*** Opening Passage for review ***
Finding an order of $n$ such that a product is exponentially small in $n$

Question

I am looking for a function $f$ s.t. if $t=O(f(n))$, where $O$ stands for Big-O notation, then:

$$\frac{t}{n}\times\frac{t-1}{n}\times\cdots \times \frac{2}{n}\sim e^{-an} \tag{1}$$

i.e. when the LHS of $(1)$ is exponentially small in $n$?

Say $t=n/2$, so $t=O(n)$, then the LHS of $(1)\leq \left(\frac{1}{2}\right)^n$ so it is exponentially small in $n$. But I was wondering if I can do better than that like what if $t=O(\sqrt{n})$ or something like that in which case I don't know if the LHS of $(1)$ would still be exponentially small?

Answer 1

You want $$\frac{f(n)!}{n^{f(n)-1}}\sim e^{-an}.$$ Since $$f(n)!\sim \sqrt{2\pi f(n)}\left(\frac{f(n)}e\right)^{f(n)},$$ so we want $$n\sqrt{2\pi f(n)}\left(\frac{f(n)}{en}\right)^{f(n)}\sim e^{-an}.$$ Taking logs and writing $f(n)=f$ for simplicity, we have that $$\log n+\frac{\sqrt{2\pi}}2+\frac{\log f}2+f\cdot(\log f-\log n-1)+an$$ is asymptotically constant. Writing $g=f/n$ (since $f$ should be a bit smaller than $n$), $$\frac{\sqrt{2\pi}}2+\frac{\log g+3\log n}2+gn(\log g-1)+an\to c$$ for some constant $c$. The asymptotically largest terms here are $gn\log g$ and $an$, so we want $$-g\log g\sim a,$$ so $g$ should be (around) a constant. So, $f$ should be asymptotically some constant times $n$.
*** Closing Passage for review ***
What you will do.
In the thread on exponentially small products, why does the answer conclude that $f$ should be asymptotically a constant times $n$? Reply in one to three sentences. The data that comes next is unrelated to the thread.
*** Opening Data section ***
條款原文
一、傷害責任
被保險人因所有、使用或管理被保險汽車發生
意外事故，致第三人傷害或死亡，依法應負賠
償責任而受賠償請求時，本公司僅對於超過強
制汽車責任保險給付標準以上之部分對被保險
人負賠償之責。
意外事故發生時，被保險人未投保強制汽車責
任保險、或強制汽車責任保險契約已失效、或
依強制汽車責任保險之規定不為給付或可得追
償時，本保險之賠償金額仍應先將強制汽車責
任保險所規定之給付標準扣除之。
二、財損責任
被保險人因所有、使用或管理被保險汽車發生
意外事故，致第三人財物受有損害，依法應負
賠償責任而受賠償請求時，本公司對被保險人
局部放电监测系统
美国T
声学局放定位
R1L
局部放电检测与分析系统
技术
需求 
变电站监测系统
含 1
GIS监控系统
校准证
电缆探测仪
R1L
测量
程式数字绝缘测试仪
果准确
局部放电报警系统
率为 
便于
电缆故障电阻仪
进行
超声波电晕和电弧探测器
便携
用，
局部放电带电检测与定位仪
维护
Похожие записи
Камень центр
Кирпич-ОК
*** Closing Data section ***
Written answer.
After taking logs and writing $g=f/n$, the asymptotically largest terms are $gn\log g$ and $an$, so the answer requires $-g\log g\sim a$. This makes $g$ roughly a constant, and because $g=f/n$, $f$ must be about a constant times $n$.